* _Problem details_:
Across the entries below, how many lines have the word "from" in them? Respond with only the number.

*** Source records Section Begins ***

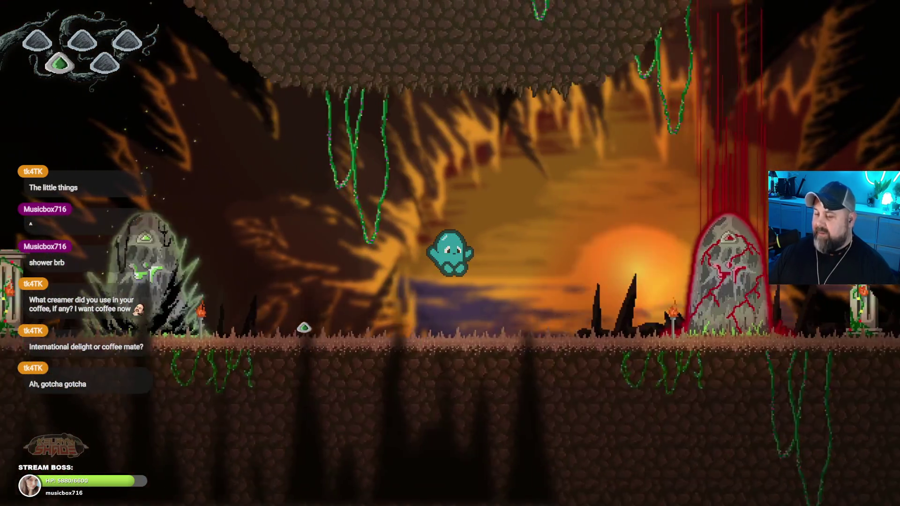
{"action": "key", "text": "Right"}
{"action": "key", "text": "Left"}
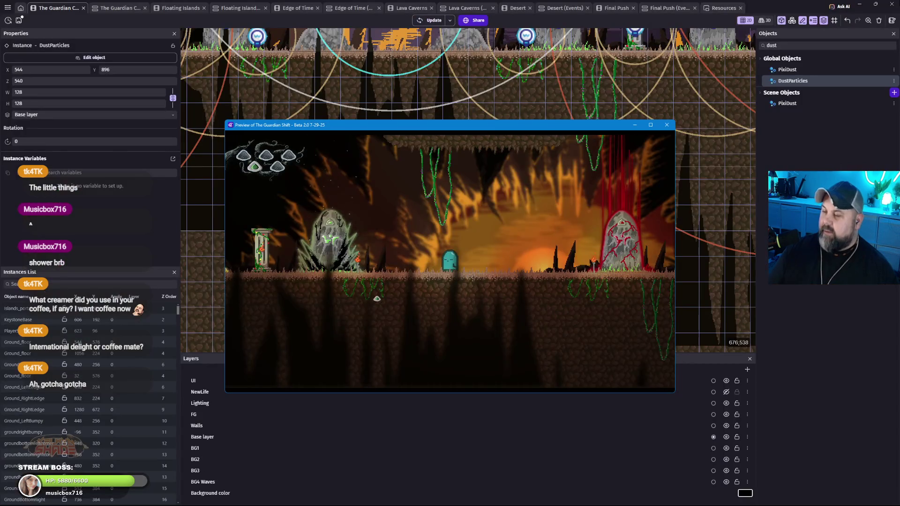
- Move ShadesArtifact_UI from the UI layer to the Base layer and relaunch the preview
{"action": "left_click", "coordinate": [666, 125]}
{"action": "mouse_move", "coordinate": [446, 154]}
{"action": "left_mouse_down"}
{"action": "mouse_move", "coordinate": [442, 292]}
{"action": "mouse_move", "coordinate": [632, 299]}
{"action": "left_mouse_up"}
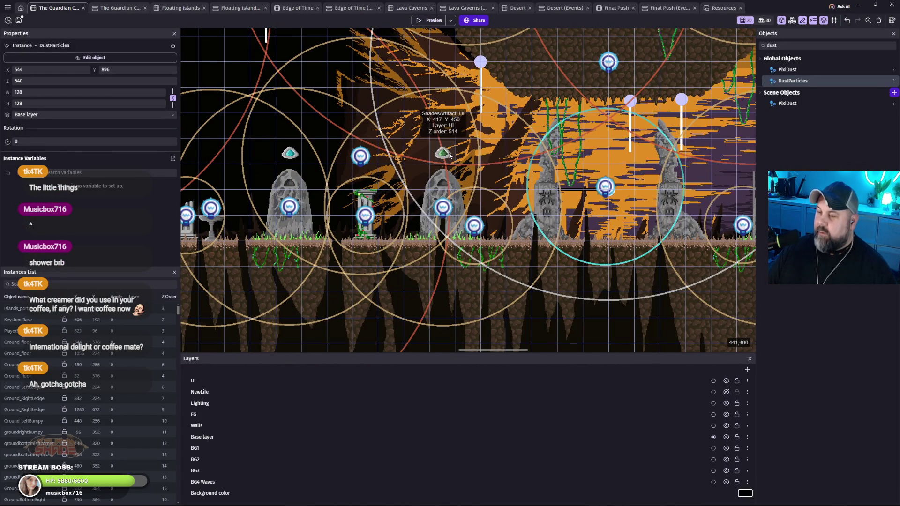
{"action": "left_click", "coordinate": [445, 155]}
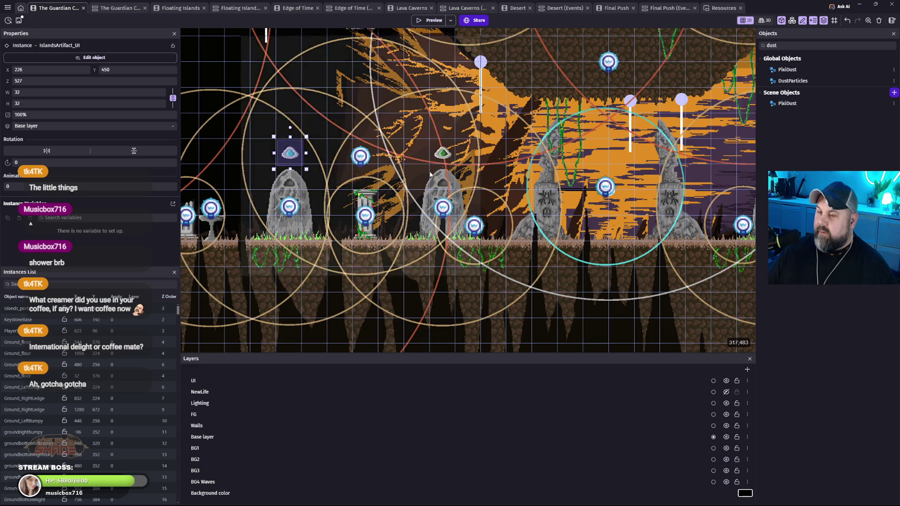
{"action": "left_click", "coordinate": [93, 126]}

*** Source records Section Ends ***
*** Source records Section Begins ***

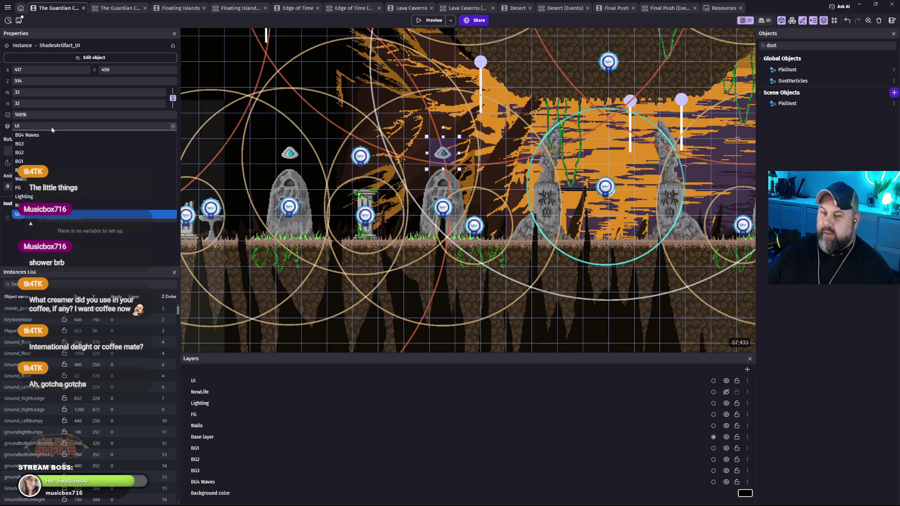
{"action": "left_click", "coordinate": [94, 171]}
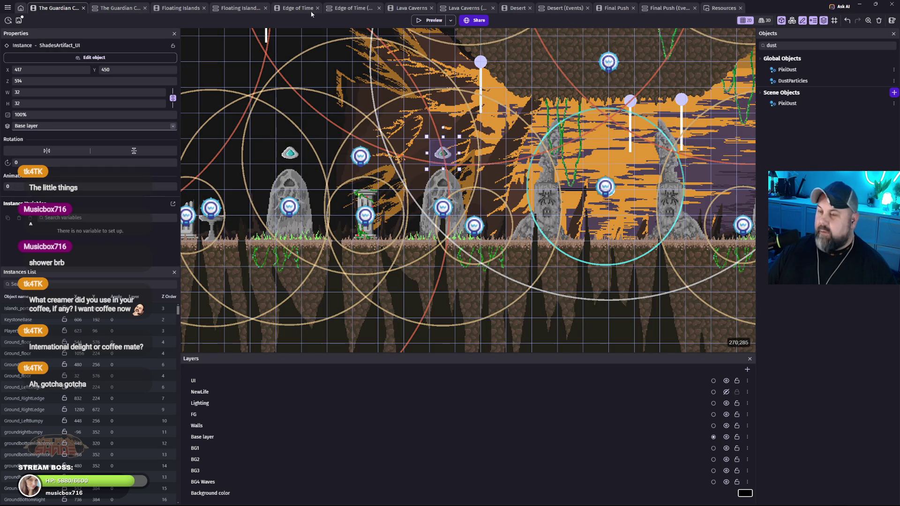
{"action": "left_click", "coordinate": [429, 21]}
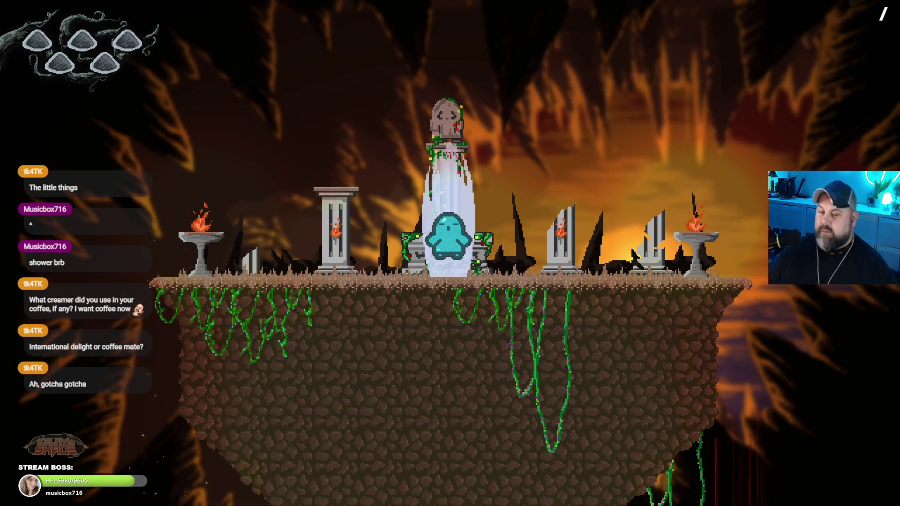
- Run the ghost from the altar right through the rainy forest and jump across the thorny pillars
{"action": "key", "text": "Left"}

*** Source records Section Ends ***

* _Response to the task_:
2